The best approach to incorporate factorized attention is to use multi-head attention. This is slightly more computationally intensive, but only by a constant factor. We can compute the multi-head attention products in parallel and then concatenated along the feature dimension.
This paper adopts the pre-activation residual block in ResNet. In the transformer case, they applied layer normalization before multiplying the inputs with attention weights and feedforward network weights.

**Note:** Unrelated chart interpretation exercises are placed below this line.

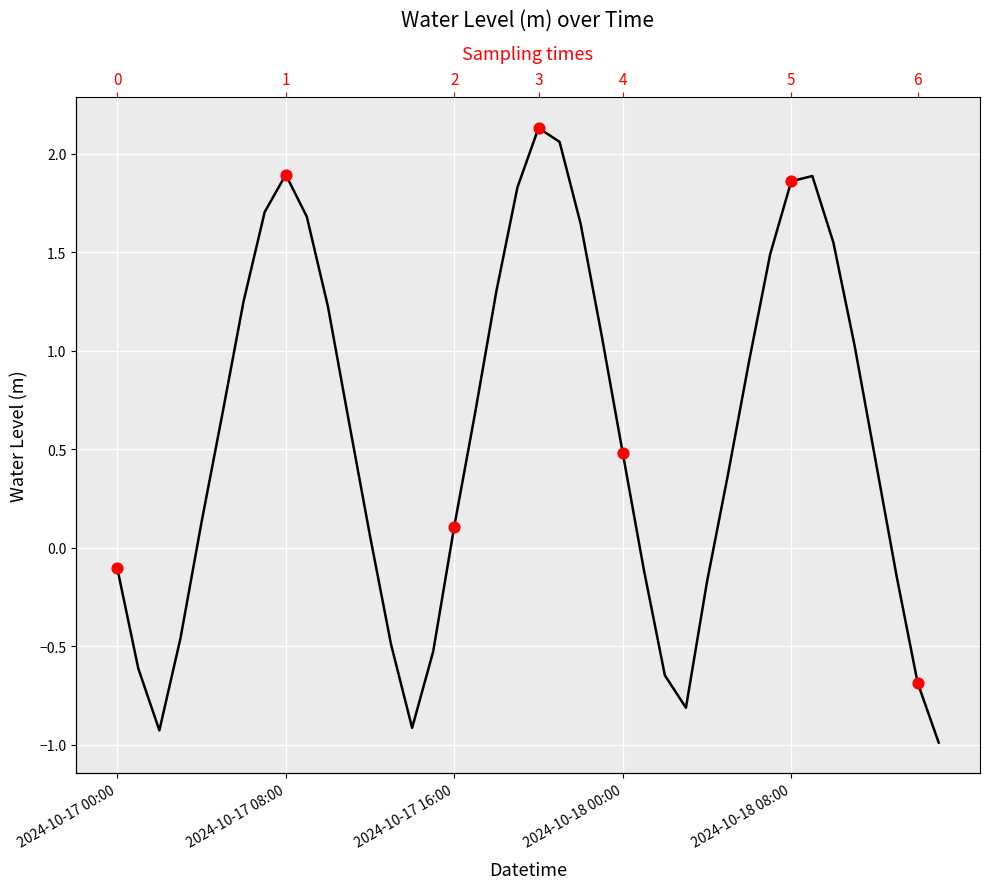

Between 18 and 28, which is larger?

18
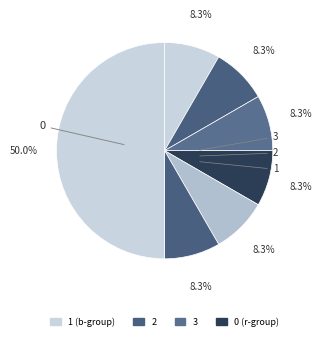

Rank the categories by value from highest to lowest.

0, 1, 2, 3, 4, 5, 6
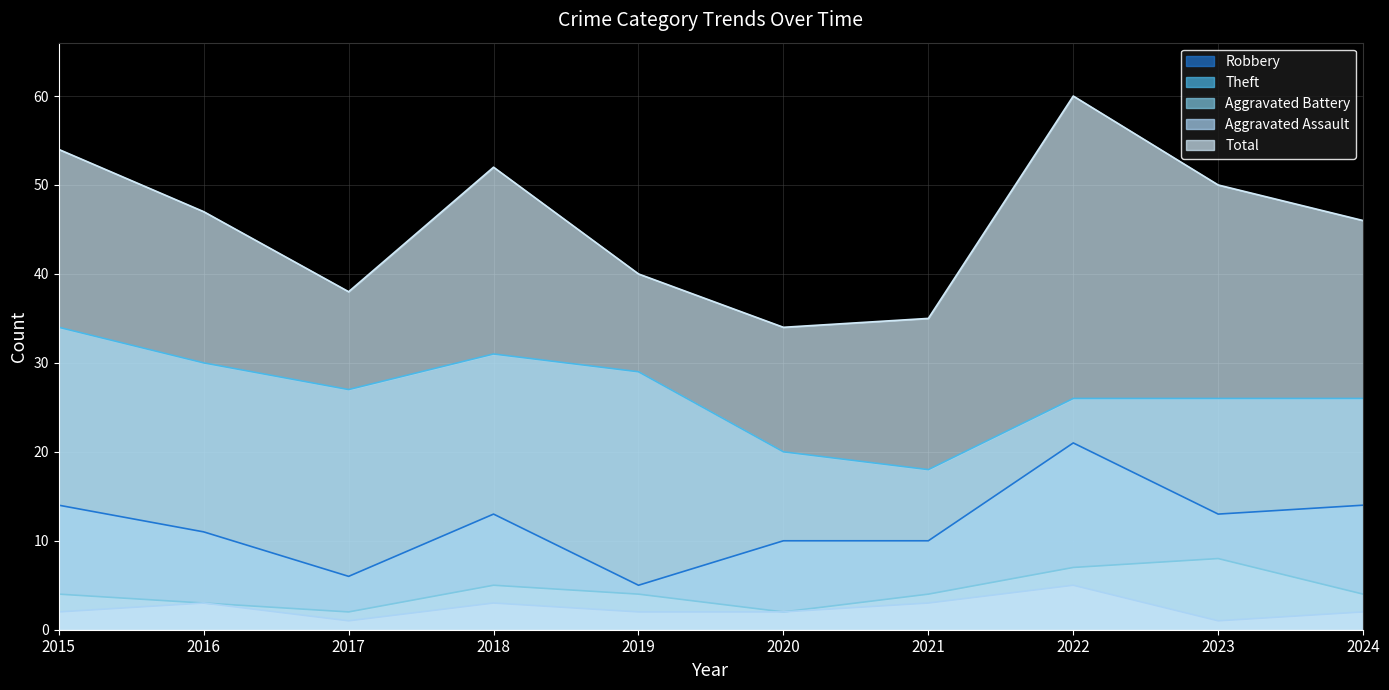

How many lines are shown in the chart?

5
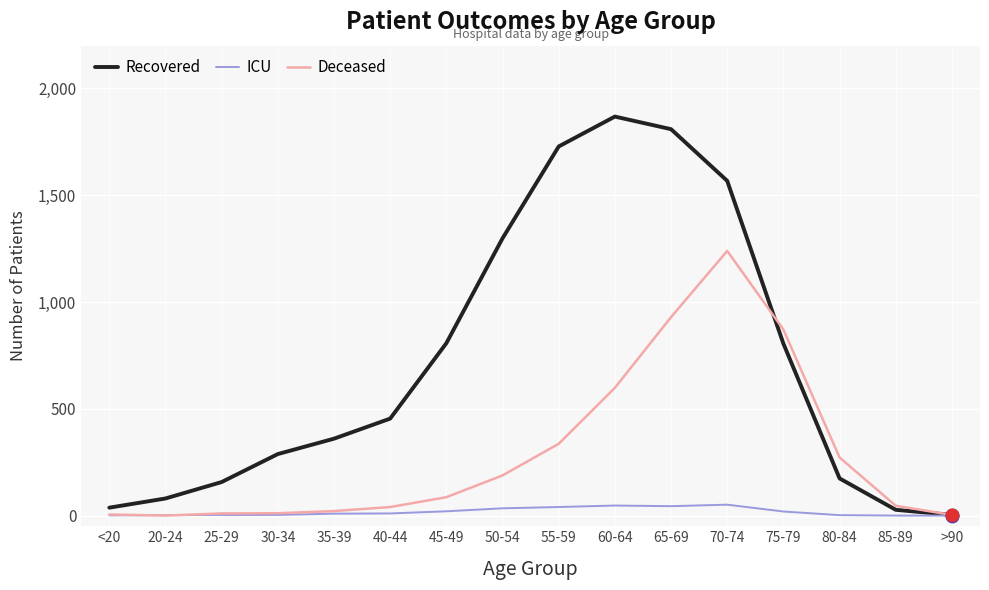

What is the total value across all series at 70-74?

2857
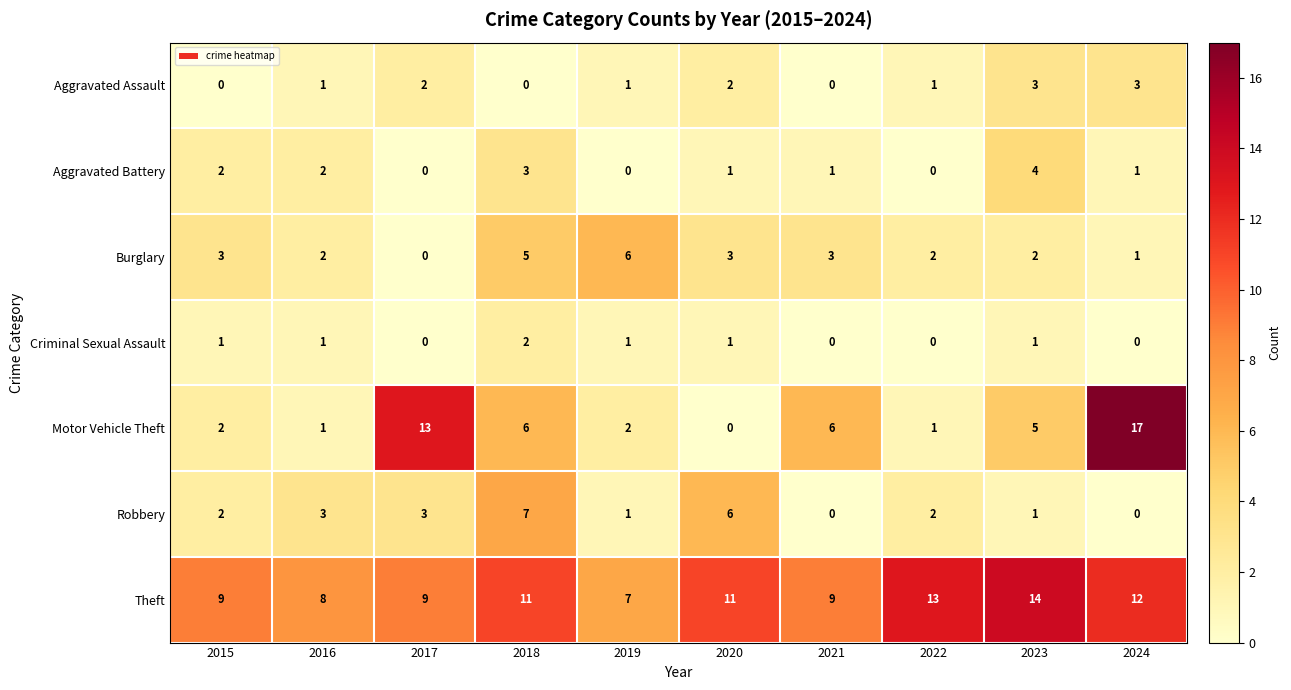

Is it true that Aggravated Battery equals 3 at 2015?

False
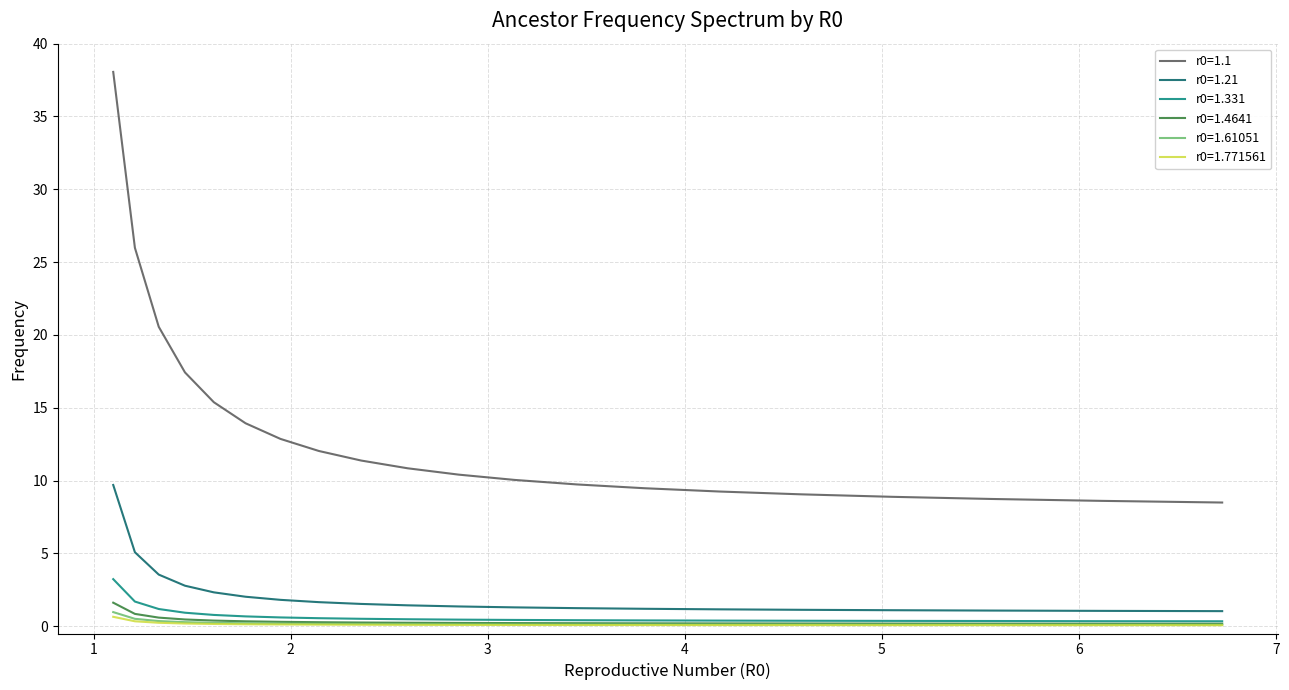

Which series has the largest range (max minus min)?

r0=1.1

To train on very long sequence (lengths of 16,384), the authors recompute the attention and feedforward blocks during the backwards pass.
Mixed precision training.

Experiments

The authors evaluated sparse transformers on CIFAR-10, EnWik8 and tiny-imagenet 64x64. Sparse transformers achieved better results with faster computation and less memory consumption. The ablation study showed that strided attention works better in vision domain while fixed attention works better in the text domain.

TL;DR

The authors proposed sparse attention in transformers, including strided and fixed pattern. This reduces both memory and computational costs, allowing transformers to be trained on extremely long inputs.